Курбан ломался пополам, хватался за живот, чтобы не надорваться от смеха, и отбегал. Высмеявшись, подстраивался под шаг. Делал серьезное лицо и громко говорил:

– Я честно рамсил на крытых.

– Да… Не повышал и не понижал цену.

И Курбан в приступе смеха снова отбегал от меня.

– Да! Да! Честно рамсил! Не повышал! Не понижал… Ха-ха-ха! – захлебывался он. – Ты один меня понимаешь.

Я его понимал и поддерживал, как мог.

Как-то подарил Курбану добротную телогрейку. Он подшил к ней кучу внутренних карманов и все свое носил с собой, как улитка. Телогрейка служила ему: одеялом, плащ-палаткой, бронежилетом, и он всегда был готов, как на построение и в столовую, так в изолятор и ПКТ, и даже на этап. Еще она, опять же, повышала рейтинг Курбана. Ведь в лагере просто так ничего не дарят. При случае это вворачивалось: «Тенгиз подогнал».

Так Курбан коротал срок. Ничего его не брало. Ни мороз, ни жара. Ни блатные, ни мусора. Ни изолятор, ни ПКТ. Ни холера, ни тоска. Как блуждающий по лагерной саванне старый марабу, он точно знал, куда можно сунуть клюв, а куда нет.

Когда разменял последний год, повезли его в больницу.

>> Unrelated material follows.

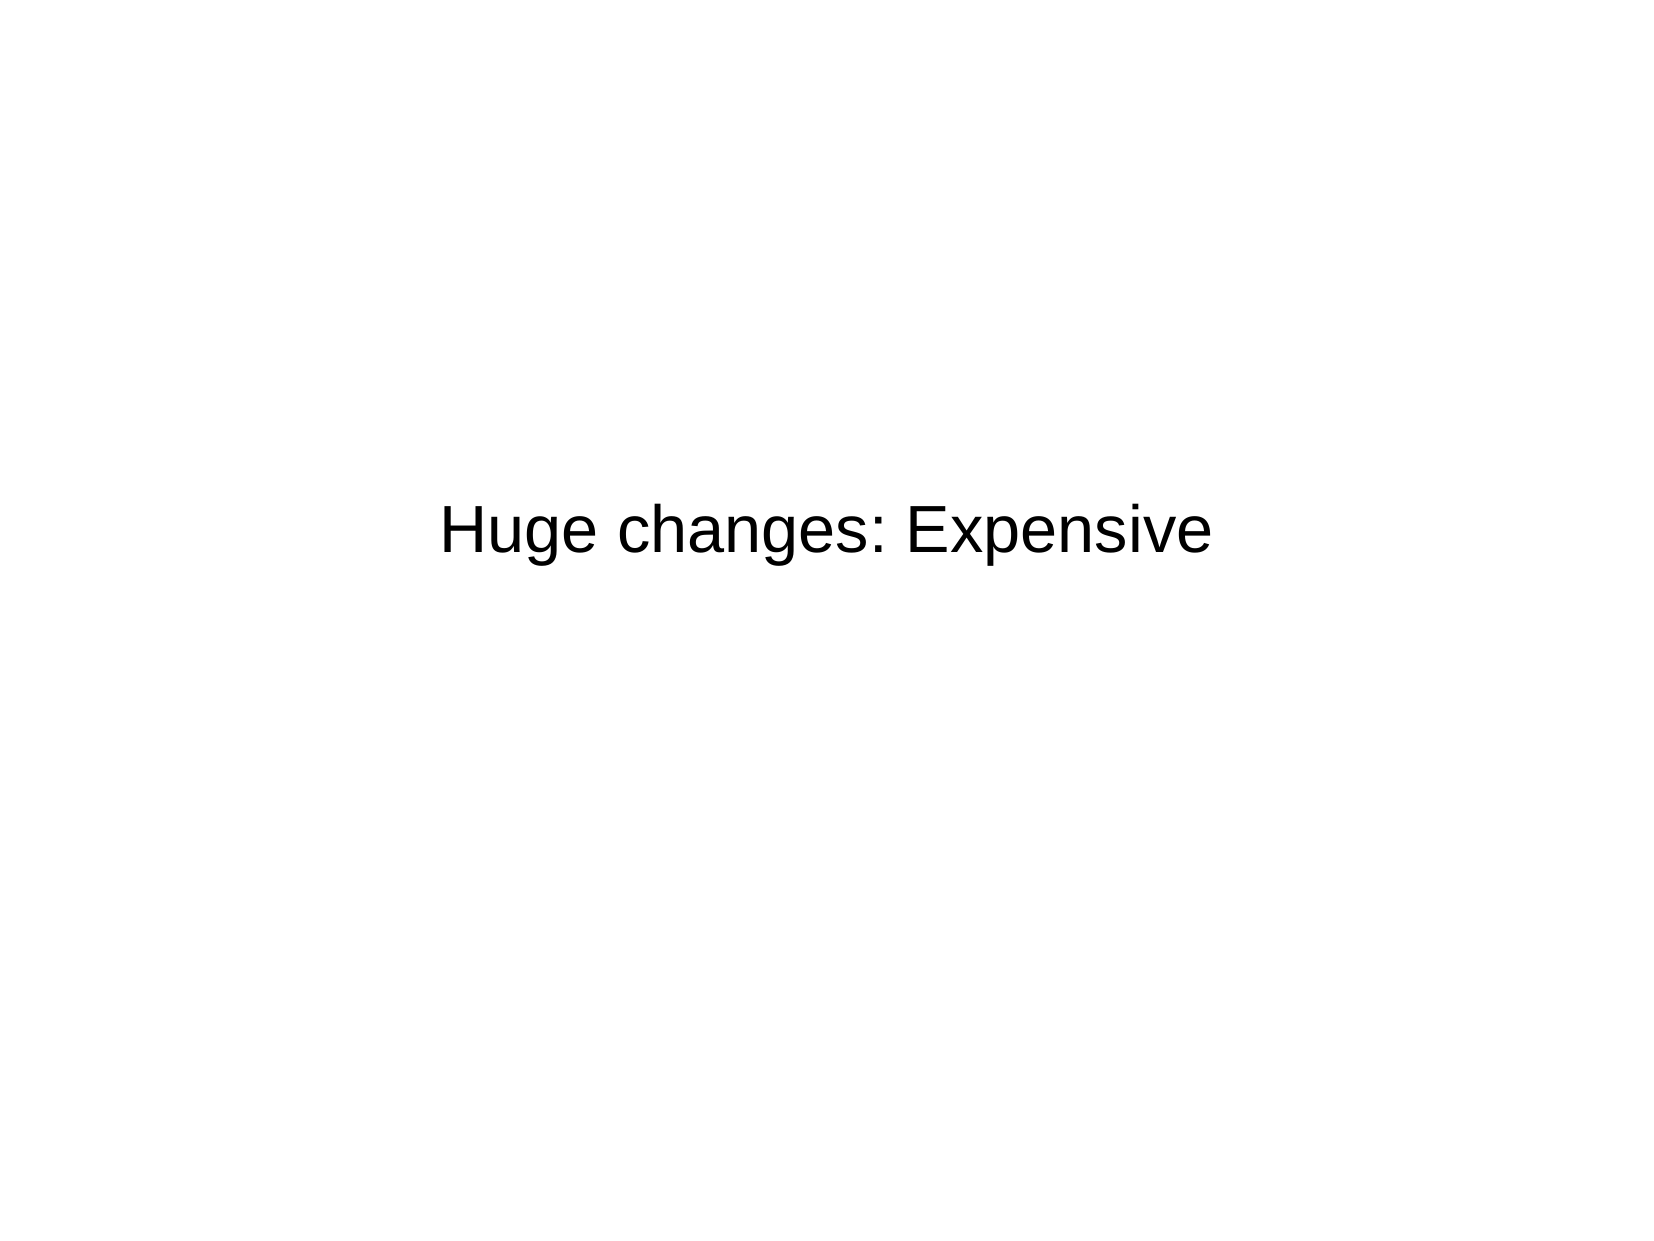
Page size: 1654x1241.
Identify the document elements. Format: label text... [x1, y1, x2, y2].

Курбан похудел, почернел. В нем поселился какой-то страх. Ему пообещали актировку по состоянию здоровья. Он стал поддерживать этот имидж и чахнуть. Под комиссию Курбан подошел в нужной кондиции, но его не освободили, отказали, в силу того, что он нарушитель режима содержания.

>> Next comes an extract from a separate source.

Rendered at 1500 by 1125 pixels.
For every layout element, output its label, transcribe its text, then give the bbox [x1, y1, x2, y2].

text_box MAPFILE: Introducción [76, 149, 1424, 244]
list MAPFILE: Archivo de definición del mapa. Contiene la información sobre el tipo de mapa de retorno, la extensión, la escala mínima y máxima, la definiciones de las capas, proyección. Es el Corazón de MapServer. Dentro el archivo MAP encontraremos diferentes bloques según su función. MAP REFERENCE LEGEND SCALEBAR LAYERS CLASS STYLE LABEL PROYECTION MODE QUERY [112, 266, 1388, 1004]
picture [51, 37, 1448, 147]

Курбан поник. То ли больше переживал из-за отказа, то ли от приближающейся неминуемой свободы.

Как-то вечером, перед отбоем, Курбан подсел ко мне.

– Тенгиз, я умираю.

– Не гони… ты до семидесяти лет проживешь. Внуков своих увидишь. Просто ты гонишь перед свободой.

Курбан тяжело дышал, лицо застыло в мученической гримасе. Его потухшие глаза смотрели так, будто от меня зависела теперь его судьба. Он протянул ладонь.

– Посмотри.

Я взял его смуглую, чуть болезненно потную ладонь. Разгладил, как скомканный лист бумаги. Мельчайшие капельки, как капли росы, сидели по стеблю линии жизни, ума и сердца. Линия жизни, когда-то уверенно заходившая за холм Венеры, поблекла. Остался лишь еле заметный след.

– Ты меня переживешь, – бросил я ладонь. – Не падай духом. Сколько осталось?

– Семь месяцев, – дрожащим голосом ответил он.

– Совсем чуть-чуть. К свободе все подганивают. Ты мне это брось.

Я дал Курбану чай, карамель и отправил спать.